レビュー一覧に戻る
キッチン・ストーリー
2004年5月22日公開

キッチン・ストーリー

SALMER FRA KJOKKENET/KITCHEN STORIES

952004年5月22日公開

mid********

4.0

心が温まる寒い冬のお話。

1950年代初頭。スウェーデンで「独身男性の台所行動パターン調査」が始まり、調査員のフォルケはノルウェーの田舎町にやってきた。しかし、調査対象の老人イザックは台所を使おうとしない。一方、調査員は調査される男性と交流してはならない規則のため、フォルケは黙ってイザックを観察する。気まずい日々が過ぎたある日、フォルケとイザックはふとしたきっかけで会話を始めた。

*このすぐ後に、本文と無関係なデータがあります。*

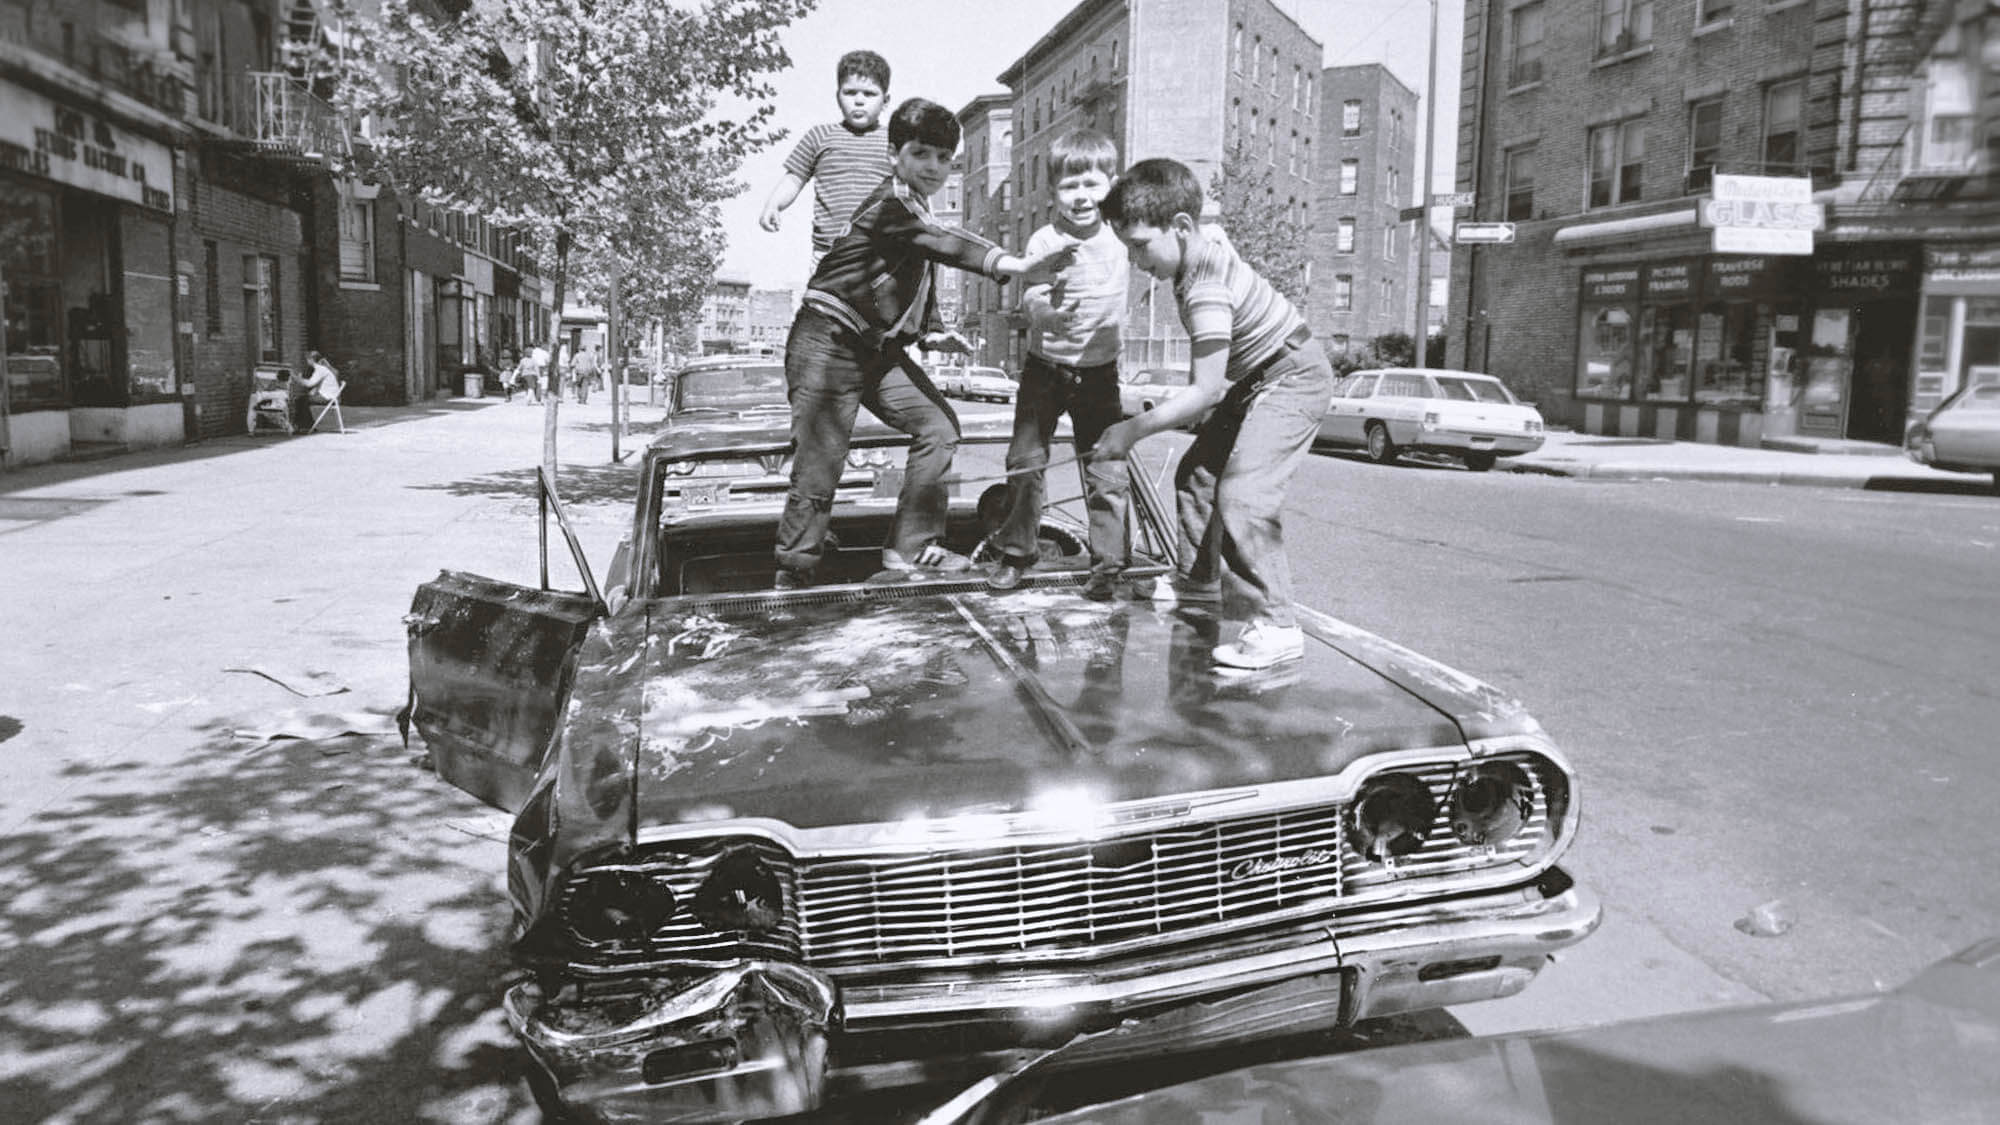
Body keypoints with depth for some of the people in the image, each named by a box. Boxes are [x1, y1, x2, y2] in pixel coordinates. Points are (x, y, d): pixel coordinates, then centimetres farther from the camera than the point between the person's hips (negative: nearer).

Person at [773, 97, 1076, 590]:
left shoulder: (918, 210, 12)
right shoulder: (890, 206, -18)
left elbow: (917, 281, 25)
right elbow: (947, 245, -35)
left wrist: (932, 332, 9)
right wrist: (1019, 267, -46)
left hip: (877, 348, 9)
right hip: (828, 345, -9)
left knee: (939, 425, 4)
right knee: (819, 467, -8)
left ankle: (909, 547, 11)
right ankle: (792, 579, 6)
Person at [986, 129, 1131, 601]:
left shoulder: (1121, 236, -1)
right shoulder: (1044, 241, -11)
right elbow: (1029, 298, -20)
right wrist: (1048, 308, -41)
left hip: (1099, 371, 1)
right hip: (1045, 367, -1)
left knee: (1106, 470, -1)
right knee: (1025, 461, 4)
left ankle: (1108, 562, 10)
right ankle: (1015, 551, 20)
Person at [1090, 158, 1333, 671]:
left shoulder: (1205, 288, -30)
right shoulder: (1205, 249, -2)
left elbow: (1205, 390, -32)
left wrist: (1135, 428, -26)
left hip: (1292, 379, -11)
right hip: (1257, 379, 11)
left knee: (1242, 495, -23)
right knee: (1196, 473, 18)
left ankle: (1274, 625, -21)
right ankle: (1199, 577, 35)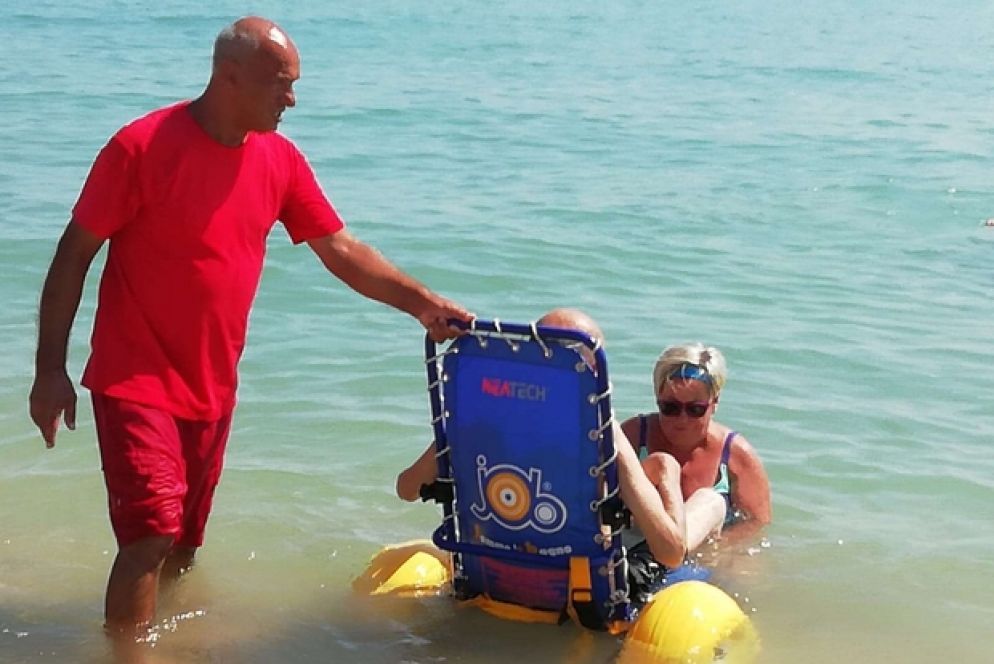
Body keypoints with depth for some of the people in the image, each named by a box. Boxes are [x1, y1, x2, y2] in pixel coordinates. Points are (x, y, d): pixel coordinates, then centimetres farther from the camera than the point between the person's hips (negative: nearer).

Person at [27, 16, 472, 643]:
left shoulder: (280, 160, 1)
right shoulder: (144, 146, -15)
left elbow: (341, 249, 8)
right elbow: (73, 256, -10)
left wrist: (420, 301, -3)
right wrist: (51, 369, -12)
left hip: (212, 388, 6)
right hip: (136, 381, -6)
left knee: (186, 542, 15)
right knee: (152, 534, -14)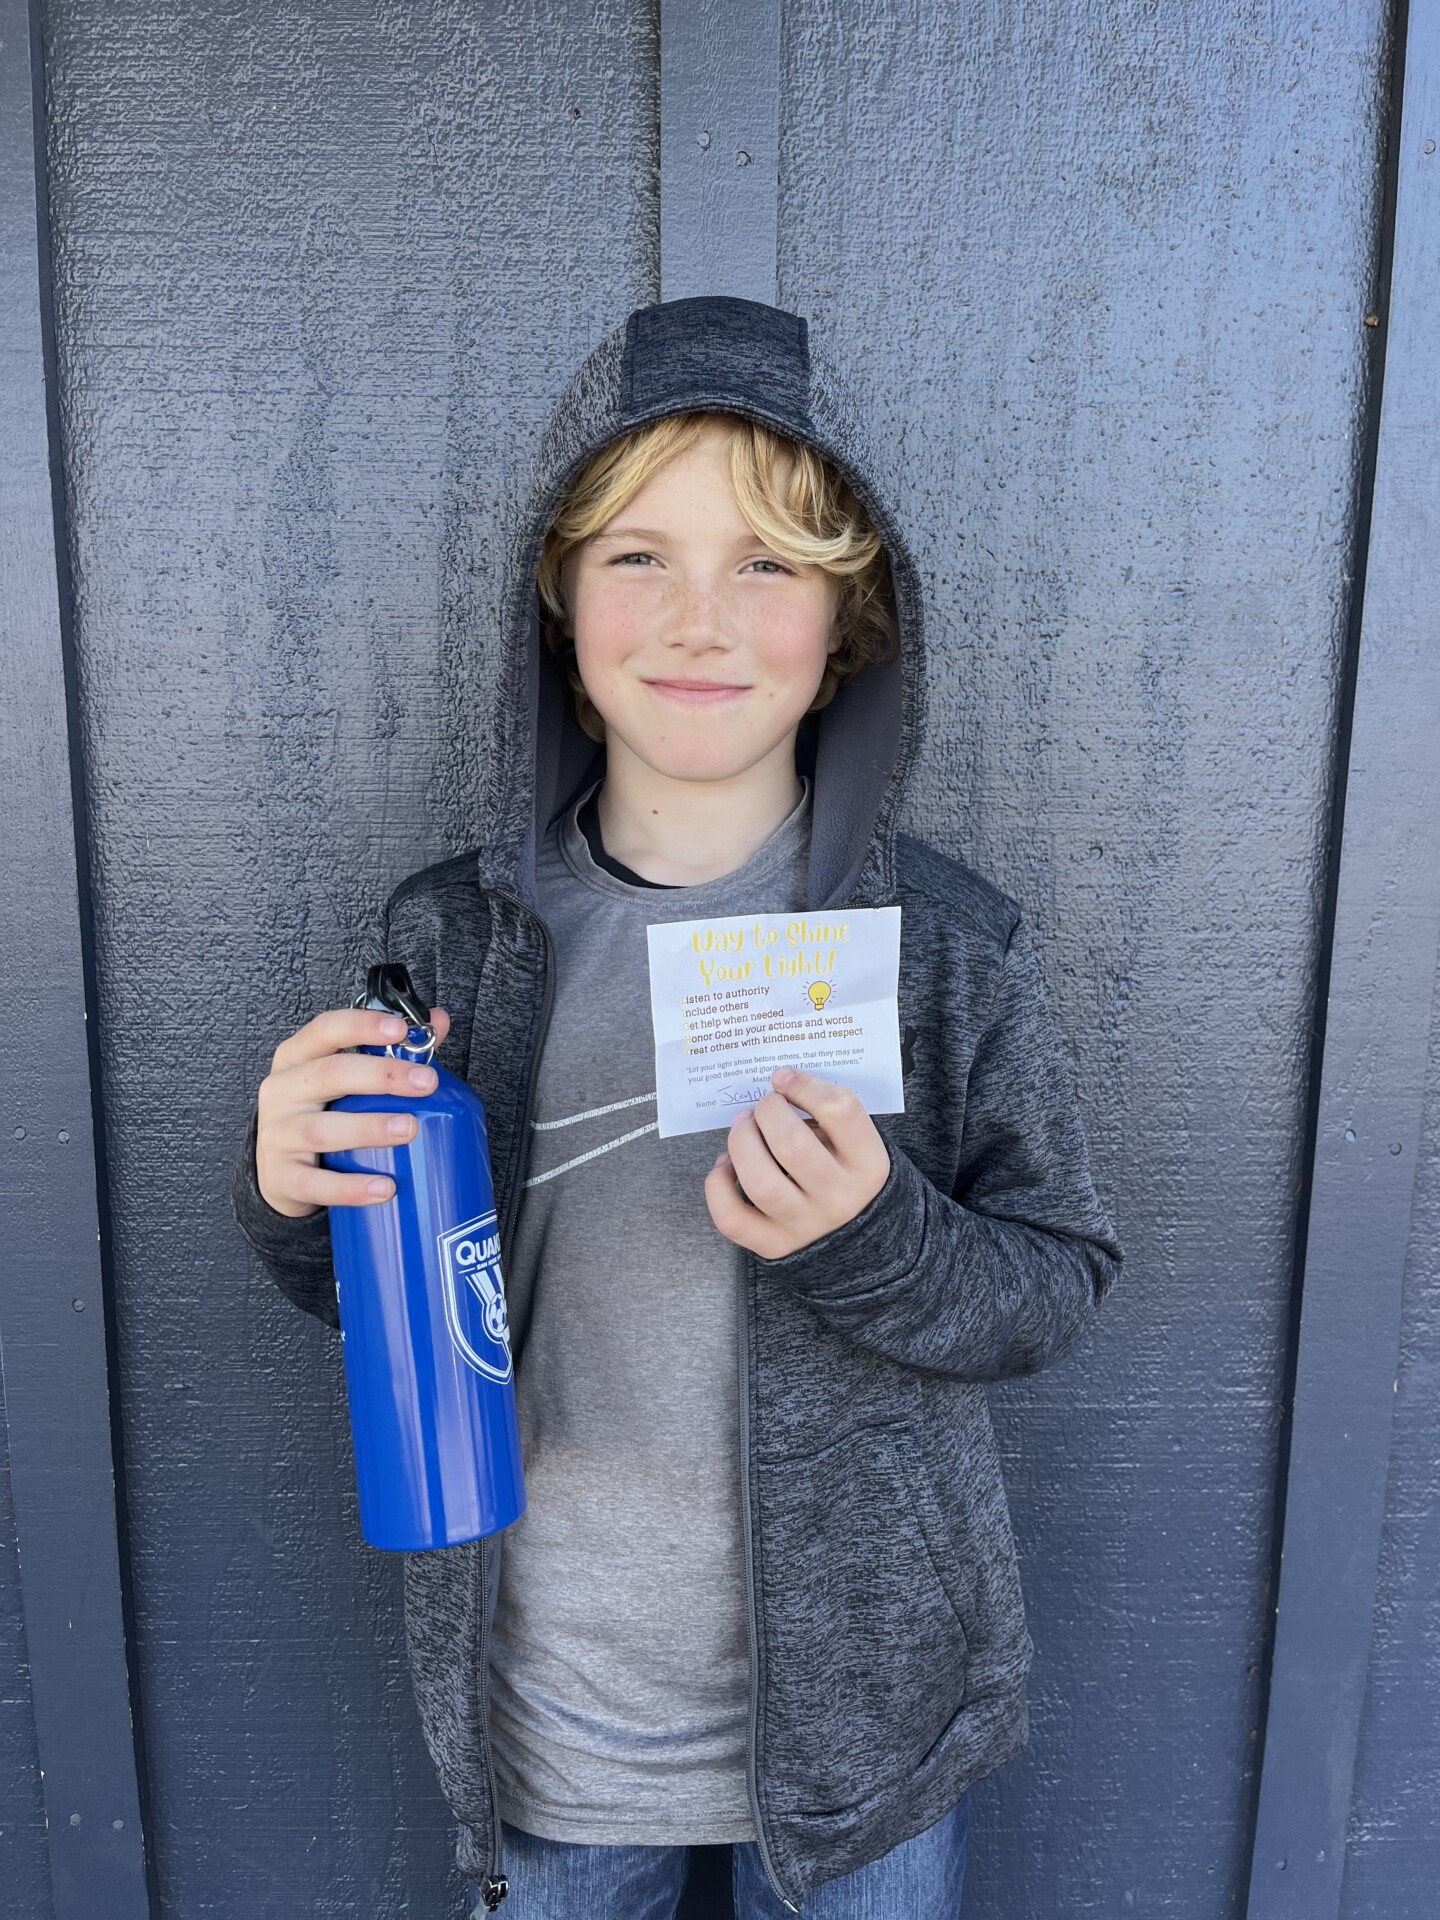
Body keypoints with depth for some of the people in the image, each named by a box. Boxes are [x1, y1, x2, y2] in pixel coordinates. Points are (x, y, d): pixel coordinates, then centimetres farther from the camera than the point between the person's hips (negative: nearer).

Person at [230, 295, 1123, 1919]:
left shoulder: (946, 944, -12)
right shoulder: (459, 936, -9)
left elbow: (1061, 1287, -7)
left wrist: (878, 1242, -26)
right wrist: (298, 1198, -20)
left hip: (858, 1696, 0)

次第に心を通わせていく2人だが、やがて、規則違反がフォルケの上司に知られてしまう・・・というストーリー。 ほのぼのとしていて、所々笑いのエッセンスが沢山つまっていて劇場でも笑い声が絶えなかった。全体的にとってもゆったり、のんびりとお話が進行していくので、こういう映画を見ていると心がほっとする。 話の過程では、ノルウェーとフィンランド間の確執のような面もさらりと見せていて、両国民にとってはブラック・ジョーク的に映る描写もちらほら。年輪を経たからこそ出来る主人公二人の演技が素直に見る側の感動を誘う。何より人間っていいな、ともだちっていいな・・・と思える作品。景色は冬なのに、雪景色なのに、心はポカポカ。そんな気持ちになれる。